The thing is, food justice and access is so important, and so are welfare programs when they work, but it is equally important for people to be able to rehabilitate and support themselves financially and afford all of this nutritious food to which they may or may not have convenient access, on top of their fixed expenses. If all of those things sound like different names for the same problem, it’s because they are. Too many people are living in poverty (just watch this video about the horrifying income distribution in this country) for the welfare system to sustain itself.

And another thing: everyone demands that food be really cheap, but the externalities of cheap food cost way more in the long run than investing in better quality, nutritious food to begin with (as I lamented in this post). 

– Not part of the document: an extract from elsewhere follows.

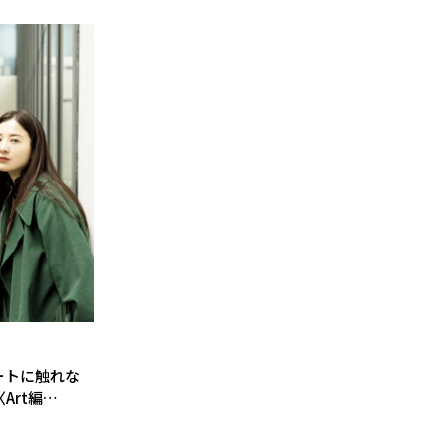
ートに触れな
Art編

The way I see it now, there are two broad, intimidating goals to strive toward in this struggle:

  • Increase the capacity of the social safety net to support people in need with resources to achieve food security
  • Reduce the need for the social safety net by improving equality of opportunity for low-income and disenfranchised populations AND mandating a living wage

I definitely do not have all the answers with regard to how to reach those goals, and really don’t know how to do it in a politically acceptable way (although I do have some thoughts which I may elaborate on in future posts, and always appreciate comments).

Tl;dr: You can’t adequately address food insecurity or the diet-related disease epidemic without addressing poverty.